“Portraits d’ethnologues”

“Portraits d’ethnologues”

Les samedi et dimanche 9 et 10 février 2019, le musée des confluences conviait le grand public aux projections de ciné-ethnographiques « portraits d’ethnologues ». Je survole ici les films du dimanche, centrés sur les travaux ethnographiques de Jean Rouch, et comportant un entretien avec Germaine Dieterlen. Bref, il s’agit d’un voyage en Afrique. Des films sélectionnés, je retiens, « Les maîtres fous » » et « La sœur des masques » pour les nombreuses réactions qu’ils ont suscitées pendant la projection.

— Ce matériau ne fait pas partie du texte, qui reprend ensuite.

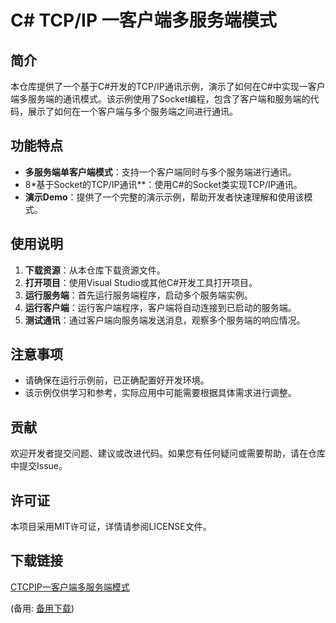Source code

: # C# TCP/IP 一客户端多服务端模式

## 简介

本仓库提供了一个基于C#开发的TCP/IP通讯示例，演示了如何在C#中实现一客户端多服务端的通讯模式。该示例使用了Socket编程，包含了客户端和服务端的代码，展示了如何在一个客户端与多个服务端之间进行通讯。

## 功能特点

- **多服务端单客户端模式**：支持一个客户端同时与多个服务端进行通讯。
- 8*基于Socket的TCP/IP通讯**：使用C#的Socket类实现TCP/IP通讯。
- **演示Demo**：提供了一个完整的演示示例，帮助开发者快速理解和使用该模式。

## 使用说明

1. **下载资源**：从本仓库下载资源文件。
2. **打开项目**：使用Visual Studio或其他C#开发工具打开项目。
3. **运行服务端**：首先运行服务端程序，启动多个服务端实例。
4. **运行客户端**：运行客户端程序，客户端将自动连接到已启动的服务端。
5. **测试通讯**：通过客户端向服务端发送消息，观察多个服务端的响应情况。

## 注意事项

- 请确保在运行示例前，已正确配置好开发环境。
- 该示例仅供学习和参考，实际应用中可能需要根据具体需求进行调整。

## 贡献

欢迎开发者提交问题、建议或改进代码。如果您有任何疑问或需要帮助，请在仓库中提交Issue。

## 许可证

本项目采用MIT许可证，详情请参阅LICENSE文件。

## 下载链接
[CTCPIP一客户端多服务端模式](https://pan.quark.cn/s/f29e762a63a8) 

(备用: [备用下载](https://pan.baidu.com/s/1rLfLJmFffXJ_Ksqa2Kl_XQ?pwd=1234))
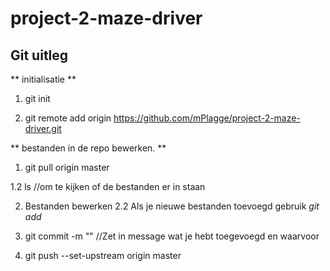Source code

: # project-2-maze-driver

## Git uitleg

** initialisatie **

1. git init

2. git remote add origin https://github.com/mPlagge/project-2-maze-driver.git

** bestanden in de repo bewerken. **

1. git pull origin master

1.2 ls //om te kijken of de bestanden er in staan

2. Bestanden bewerken
2.2 Als je nieuwe bestanden toevoegd gebruik *git add <filename>* 

3. git commit -m "<message>" //Zet in message wat je hebt toegevoegd en waarvoor

4. git push --set-upstream origin master
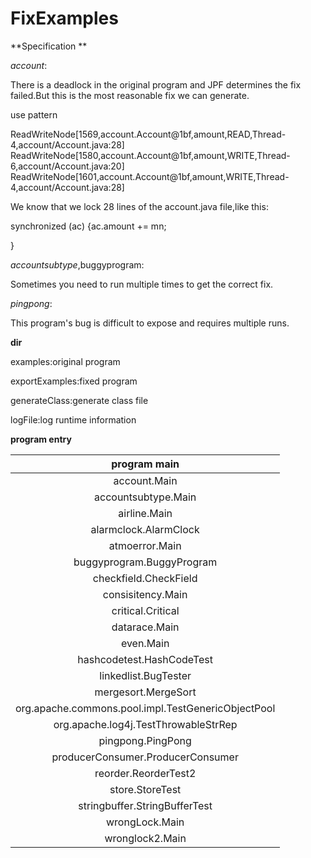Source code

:# FixExamples

**Specification **

*account*:

There is a deadlock in the original program and JPF determines the fix failed.But this is the most reasonable fix we can generate.

use pattern 

ReadWriteNode[1569,account.Account@1bf,amount,READ,Thread-4,account/Account.java:28]
ReadWriteNode[1580,account.Account@1bf,amount,WRITE,Thread-6,account/Account.java:20]
ReadWriteNode[1601,account.Account@1bf,amount,WRITE,Thread-4,account/Account.java:28]

We know that we lock 28 lines of the account.java file,like this:

synchronized (ac) {ac.amount += mn;

}

*accountsubtype*,buggyprogram:

Sometimes you need to run multiple times to get the correct fix.

*pingpong*:

This program's bug is difficult to expose and requires multiple runs.

**dir**

examples:original program

exportExamples:fixed program

generateClass:generate class file

logFile:log runtime information

**program entry**

|                    program main                    |
| :------------------------------------------------: |
|                    account.Main                    |
|                accountsubtype.Main                 |
|                    airline.Main                    |
|               alarmclock.AlarmClock                |
|                   atmoerror.Main                   |
|             buggyprogram.BuggyProgram              |
|               checkfield.CheckField                |
|                 consisitency.Main                  |
|                 critical.Critical                  |
|                   datarace.Main                    |
|                     even.Main                      |
|             hashcodetest.HashCodeTest              |
|                linkedlist.BugTester                |
|                mergesort.MergeSort                 |
| org.apache.commons.pool.impl.TestGenericObjectPool |
|        org.apache.log4j.TestThrowableStrRep        |
|                 pingpong.PingPong                  |
|         producerConsumer.ProducerConsumer          |
|                reorder.ReorderTest2                |
|                  store.StoreTest                   |
|           stringbuffer.StringBufferTest            |
|                   wrongLock.Main                   |
|                  wronglock2.Main                   |
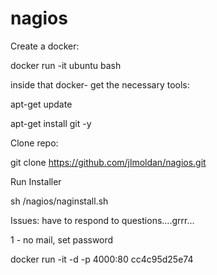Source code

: # nagios

Create a docker:

docker run -it ubuntu bash

inside that docker- get the necessary tools:

apt-get update

apt-get install git -y 

Clone repo:

git clone https://github.com/jlmoldan/nagios.git

Run Installer

sh /nagios/naginstall.sh



Issues:  have to respond to questions....grrr...

1 - no mail, set password


docker run -it -d -p 4000:80 cc4c95d25e74
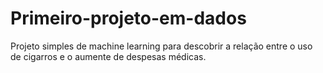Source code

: # Primeiro-projeto-em-dados
Projeto simples de machine learning para descobrir a relação entre o uso de cigarros e o aumente de despesas médicas.
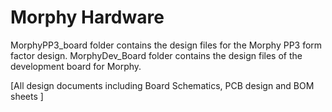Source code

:# Morphy Hardware
MorphyPP3_board folder contains the design files for the Morphy PP3 form factor design.
MorphyDev_Board folder contains the design files of the development board for Morphy.

[All design documents including Board Schematics, PCB design and BOM sheets ]
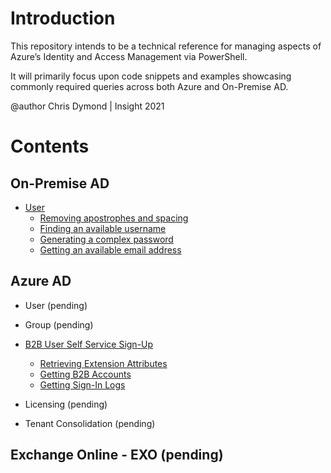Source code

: # Introduction

This repository intends to be a technical reference for managing aspects of Azure’s Identity and Access Management via PowerShell.

It will primarily focus upon code snippets and examples showcasing commonly required queries across both Azure and On-Premise AD.

@author Chris Dymond | Insight 2021

# Contents

## On-Premise AD

- [User](on-premise/user/README.md)
  - [Removing apostrophes and spacing](on-premise/user/README.md#ConvertTo-StringWithoutApostropheOrSpace)
  - [Finding an available username](on-premise/user/README.md#New-Username)
  - [Generating a complex password](on-premise/user/README.md#New-ComplexPassword)
  - [Getting an available email address](on-premise/user/README.md#New-Mail)

## Azure AD

- User (pending)

- Group (pending)

- [B2B User Self Service Sign-Up](azure/b2b-user/README.md)
  - [Retrieving Extension Attributes](azure/b2b-user/README.md#extension-attributes)
  - [Getting B2B Accounts](azure/b2b-user/README.md#guests)
  - [Getting Sign-In Logs](azure/b2b-user/README.md#sign-in-logs)

- Licensing (pending)

- Tenant Consolidation (pending)

## Exchange Online - EXO (pending)
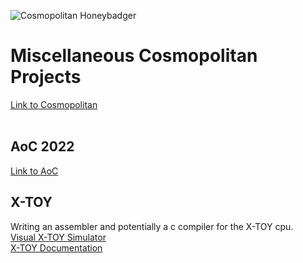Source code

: ![Cosmopolitan Honeybadger](/../../../../jart/cosmopolitan/blob/master/usr/share/img/honeybadger.png)

# Miscellaneous Cosmopolitan Projects
[Link to Cosmopolitan](https://github.com/jart/cosmopolitan)
<br /><br />

## AoC 2022
[Link to AoC](https://adventofcode.com/2022)


## X-TOY
Writing an assembler and potentially a c compiler for the X-TOY cpu.\
[Visual X-TOY Simulator](https://lift.cs.princeton.edu/xtoy/)\
[X-TOY Documentation](https://www.comscigate.com/cs/IntroSedgewick/50machine/toy.pdf)
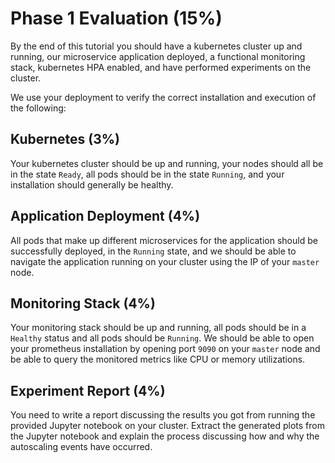 # Phase 1 Evaluation (15%)

By the end of this tutorial you should have a kubernetes cluster up and
running, our microservice application deployed, a functional monitoring stack,
kubernetes HPA enabled, and have performed experiments on the cluster.

We use your deployment to verify the correct installation and execution of the following:

## Kubernetes (3%)

Your kubernetes cluster should be up and running, your nodes should all be in the
state `Ready`, all pods should be in the state `Running`, and your installation should
generally be healthy.

## Application Deployment (4%)

All pods that make up different microservices for the application should be successfully
deployed, in the `Running` state, and we should be able to navigate the application
running on your cluster using the IP of your `master` node.

## Monitoring Stack (4%)

Your monitoring stack should be up and running, all pods should be in a `Healthy`
status and all pods should be `Running`. We should be able to open your prometheus
installation by opening port `9090` on your `master` node and be able to query
the monitored metrics like CPU or memory utilizations.

## Experiment Report (4%)

You need to write a report discussing the results you got from running the provided
Jupyter notebook on your cluster. Extract the generated plots from the Jupyter notebook
and explain the process discussing how and why the autoscaling events have occurred.
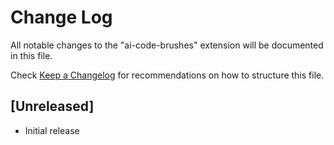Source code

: # Change Log

All notable changes to the "ai-code-brushes" extension will be documented in this file.

Check [Keep a Changelog](http://keepachangelog.com/) for recommendations on how to structure this file.

## [Unreleased]

- Initial release
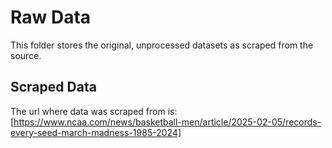# Raw Data
This folder stores the original, unprocessed datasets as scraped from the source.

## Scraped Data
The url where data was scraped from is: 
[https://www.ncaa.com/news/basketball-men/article/2025-02-05/records-every-seed-march-madness-1985-2024]

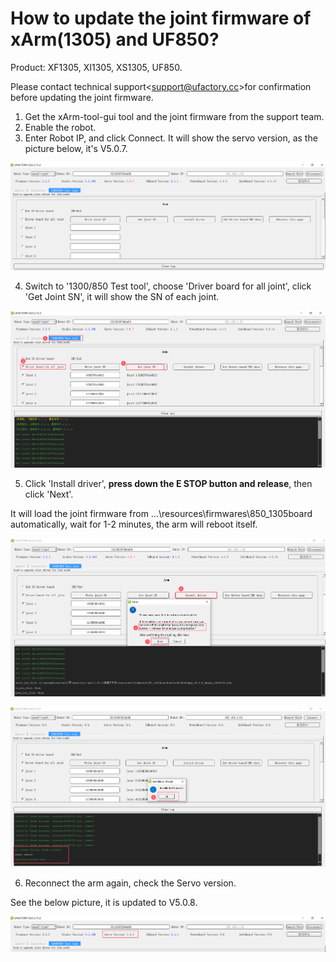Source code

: # How to update the joint firmware of xArm(1305) and UF850?

Product: XF1305, XI1305, XS1305, UF850.


Please contact technical support<[support@ufactory.cc](mailto:support@ufactory.cc)>for confirmation before updating the joint firmware.


1. Get the xArm-tool-gui tool and the joint firmware from the support team.
2. Enable the robot.
3. Enter Robot IP, and click Connect. It will show the servo version, as the picture below, it's V5.0.7.

![](../../assets/image(2).png)

4. Switch to '1300/850 Test tool', choose 'Driver board for all joint', click 'Get Joint SN', it will show the SN of each joint.

![](../../assets/image(1)(1).png)

5. Click 'Install driver', **press down the E STOP button and release**, then click 'Next'.

It will load the joint firmware from ...\resources\firmwares\850\_1305board automatically,  wait for 1-2 minutes, the arm will reboot itself.

![](../../assets/image(2)(1).png)

![](../../assets/image(3).png)

6. Reconnect the arm again, check the Servo version.

See the below picture, it is updated to V5.0.8.

![](../../assets/image(4).png)
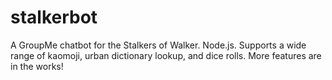 # stalkerbot
A GroupMe chatbot for the Stalkers of Walker. Node.js.
Supports a wide range of kaomoji, urban dictionary lookup, and dice rolls. More features are in the works!
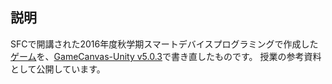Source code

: ## 説明

SFCで開講された2016年度秋学期スマートデバイスプログラミングで作成した[ゲーム](https://github.com/wat-shun/GameCanvas-minesweeper)を、[GameCanvas-Unity v5.0.3](https://github.com/sfc-sdp/GameCanvas-Unity/tree/v5.0.3)で書き直したものです。
授業の参考資料として公開しています。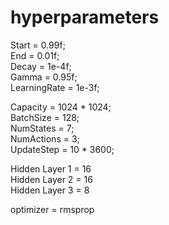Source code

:# hyperparameters
Start = 0.99f;\
End   = 0.01f;\
Decay = 1e-4f;\
Gamma = 0.95f;\
LearningRate = 1e-3f;

Capacity  = 1024 * 1024;\
BatchSize  = 128;\
NumStates  = 7;\
NumActions = 3;\
UpdateStep = 10 * 3600;

Hidden Layer 1 = 16\
Hidden Layer 2 = 16\
Hidden Layer 3 = 8

optimizer = rmsprop
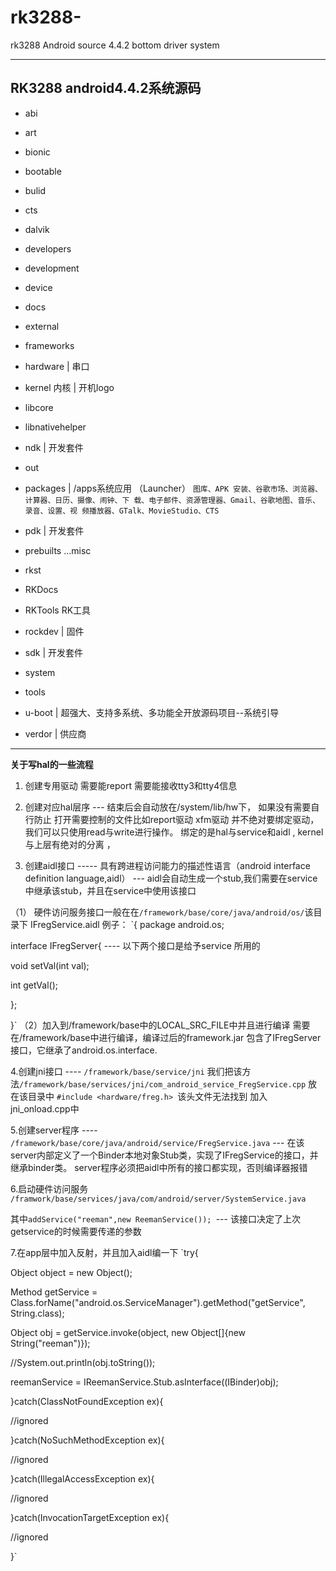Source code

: # rk3288-
rk3288 Android source 4.4.2  bottom driver system

----------------------------------
## RK3288 android4.4.2系统源码
- abi
- art
- bionic
- bootable
- bulid
- cts
- dalvik
- developers
- development
- device
- docs
- external
- frameworks
- hardware    |  串口
- kernel 内核             | 开机logo
- libcore
- libnativehelper
- ndk     |  开发套件
- out
- packages          |  /apps系统应用 （Launcher）
`图库、APK 安装、谷歌市场、浏览器、计算器、日历、摄像、闹钟、下
载、电子邮件、资源管理器、Gmail、谷歌地图、音乐、录音、设置、视
频播放器、GTalk、MovieStudio、CTS`

- pdk     |  开发套件
- prebuilts ...misc
- rkst
- RKDocs
- RKTools RK工具
- rockdev           |    固件
- sdk               | 开发套件
- system
- tools
- u-boot   |   超强大、支持多系统、多功能全开放源码项目--系统引导
- verdor     |   供应商

---------------------------------------------------------
**关于写hal的一些流程**

1. 创建专用驱动
需要能report 需要能接收tty3和tty4信息

2. 创建对应hal层序 --- 结束后会自动放在/system/lib/hw下， 如果没有需要自行防止
打开需要控制的文件比如report驱动 xfm驱动
并不绝对要绑定驱动，我们可以只使用read与write进行操作。
绑定的是hal与service和aidl , kernel 与上层有绝对的分离 ，

3. 创建aidl接口 ----- 具有跨进程访问能力的描述性语言（android interface definition language,aidl） --- aidl会自动生成一个stub,我们需要在service中继承该stub，并且在service中使用该接口

（1）
  硬件访问服务接口一般在在`/framework/base/core/java/android/os/`该目录下
  IFregService.aidl
例子：
  `{
  package android.os;
  
  interface IFregServer{ ---- 以下两个接口是给予service 所用的
  
  void setVal(int val);
  
  int getVal();
  
  };
  
  }`
（2）加入到/framework/base中的LOCAL_SRC_FILE中并且进行编译
  需要在/framework/base中进行编译，编译过后的framework.jar 包含了IFregServer接口，它继承了android.os.interface.

4.创建jni接口 ---- `/framework/base/service/jni`
  我们把该方法`/framework/base/services/jni/com_android_service_FregService.cpp` 放在该目录中
  `#include <hardware/freg.h> `该头文件无法找到
  加入jni_onload.cpp中

5.创建server程序 ---- `/framework/base/core/java/android/service/FregService.java`
  --- 在该server内部定义了一个Binder本地对象Stub类，实现了IFregService的接口，并继承binder类。
  server程序必须把aidl中所有的接口都实现，否则编译器报错

6.启动硬件访问服务
  `/framwork/base/services/java/com/android/server/SystemService.java`

  其中`addService("reeman",new ReemanService()); `--- 该接口决定了上次getservice的时候需要传递的参数

7.在app层中加入反射，并且加入aidl编一下
  `try{
  
  Object object = new Object();
  
  Method getService = Class.forName("android.os.ServiceManager").getMethod("getService", String.class);
  
  Object obj = getService.invoke(object, new Object[]{new String("reeman")});
  
  //System.out.println(obj.toString());
  
  reemanService = IReemanService.Stub.asInterface((IBinder)obj);
  
  }catch(ClassNotFoundException ex){
  
  //ignored
  
  }catch(NoSuchMethodException ex){
  
  //ignored
  
  }catch(IllegalAccessException ex){
  
  //ignored
  
  }catch(InvocationTargetException ex){
  
  //ignored
  
  }`
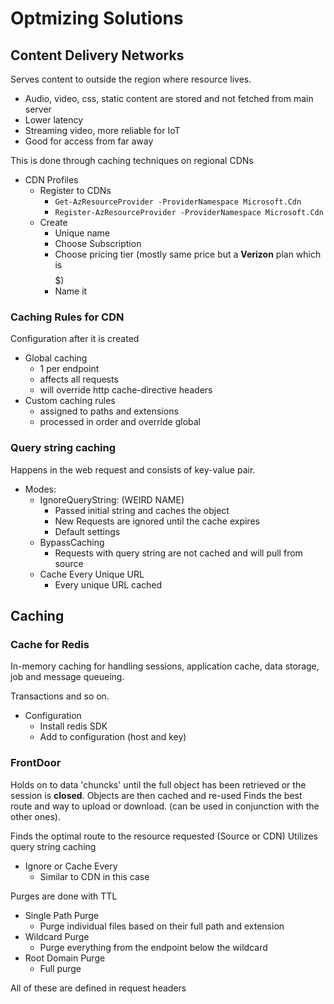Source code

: # Optmizing Solutions

## Content Delivery Networks

Serves content to outside the region where resource lives.

* Audio, video, css, static content are stored and not fetched from main server
* Lower latency
* Streaming video, more reliable for IoT
* Good for access from far away

This is done through caching techniques on regional CDNs

* CDN Profiles
  * Register to CDNs
    * `Get-AzResourceProvider -ProviderNamespace Microsoft.Cdn`
    * `Register-AzResourceProvider -ProviderNamespace Microsoft.Cdn`
  * Create
    * Unique name
    * Choose Subscription
    * Choose pricing tier (mostly same price but a **Verizon** plan which is $$$$$)
    * Name it

### Caching Rules for CDN

Configuration after it is created

* Global caching
  * 1 per endpoint
  * affects all requests
  * will override http cache-directive headers
* Custom caching rules
  * assigned to paths and extensions
  * processed in order and override global

### Query string caching

Happens in the web request and consists of key-value pair.

* Modes:
  * IgnoreQueryString: (WEIRD NAME)
    * Passed initial string and caches the object
    * New Requests are ignored until the cache expires
    * Default settings
  * BypassCaching
    * Requests with query string are not cached and will pull from source
  * Cache Every Unique URL
    * Every unique URL cached

## Caching

### Cache for Redis

In-memory caching for handling sessions, application cache, data storage, job and message queueing.

Transactions and so on.

* Configuration
  * Install redis SDK
  * Add to configuration (host and key)

### FrontDoor

Holds on to data 'chuncks' until the full object has been retrieved or the session is **closed**.
Objects are then cached and re-used
Finds the best route and way to upload or download. (can be used in conjunction with the other ones).

Finds the optimal route to the resource requested (Source or CDN)
Utilizes query string caching
* Ignore or Cache Every
  * Similar to CDN in this case

Purges are done with TTL
* Single Path Purge
  * Purge individual files based on their full path and extension
* Wildcard Purge
  * Purge everything from the endpoint below the wildcard
* Root Domain Purge
  * Full purge

All of these are defined in request headers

« Les maîtres fous » a choqué une partie du public par ses scènes de possession et de transe. Alors que les protagonistes, membres de la secte d’Accra au Ghana, faisaient mousser leur bave et se demandaient s’ils allaient manger le chien sacrifié cru ou cuit, l’auditoire laissait entendre sa réprobation. Qu’est-ce que cette scène nous donne à comprendre ? Au vu des films dits gores, sanglants, que produit le cinéma actuel, on pourrait se dire que des gens, eux, réels qui ne font que baver et sacrifier un animal, ne devraient pas choquer. Et pourtant… Et pourtant, nous explique le maître de séance ce film ethnographique a aussi été très mal reçu en 1952, et continue de faire parler le grand public. Est-ce que la proximité instaurée par la caméra ethnographique rompt avec une distanciation bien établie dans le cinéma ? Il semblerait en effet, que cette proximité du réel, et en même temps la différence culturelle, créé de l’étrangeté. Je m’appuie ici sur la théorie de « la vallée de l’étrange » de Masahiro Mori, qu’il applique aux robots. Sans statuer sur le degré de véracité de cette théorie, elle nous éclaire sur un point : il semblerait que la rupture de distance instaurée par la caméra ethnographique et l’accentuation de pratiques « divergentes », pour l’œil occidental, produisent un sentiment de dégoût, de répulsion, de rejet.

La réception de l’entretien avec Germaine Dieterlen était plus positive. A cause du caractère de G.Dieterlen et de ses expressions langagières, du fait aussi du respect qui lui est porté pour être une sœur des masques. Ce titre unique est acquis par ses participations à plusieurs cérémonies du Sigi, chez les Dogons. C’est à cette occasion que J.Rouch et G.Dieterlen réalisent ensemble 7 films. Mais, c’est moins pour son travail en tant qu’ethnologue, que pour sa prise de position contre le féminisme des années 90, que le public réagit. G.Dieterlen, pour qui la principale fonction de la femme est de faire des enfants, ouvre un débat intergénérationnel. Dans la salle de projection, c’est au public de remettre le propos de l’ethnologue dans son contexte, dans son époque. On peut supposer, que, de ce décalage discursif entre les générations, naît le sourire voir le rire du public.

La réception d’une œuvre, cinématographie ou autre, nous en dit donc parfois plus sur la société de réception et sa vision du monde, que sur l’œuvre en elle-même. Le cinéma ethnographique n’est pas seulement une capture sensible, il doit aussi être pensé comme producteur d’émotions. D’ailleurs comme l’anthropologie littéraire, son but premier n’est-il pas justement de provoquer une réaction en nous, pourvu qu’elle soit suivie d’une réflexivité ? Qu’est-ce que notre réaction face à un acte de possession, dit de notre rapport à cet acte, et qu’est-ce que ce rapport dit de nous ?

Référence :

Mori M., 1970,  The uncanny valley. Energy, vol. 7 (4)‎, 33–35.

Accès :

Initiation à la danse des possédés est disponible sur le site de la vidéothèque du CNRS.

Cimetière dans la falaise et La sœur des masques sont disponibles sur youtube (mais en versions tronquées).

Les maîtres fous est disponible sur youtube.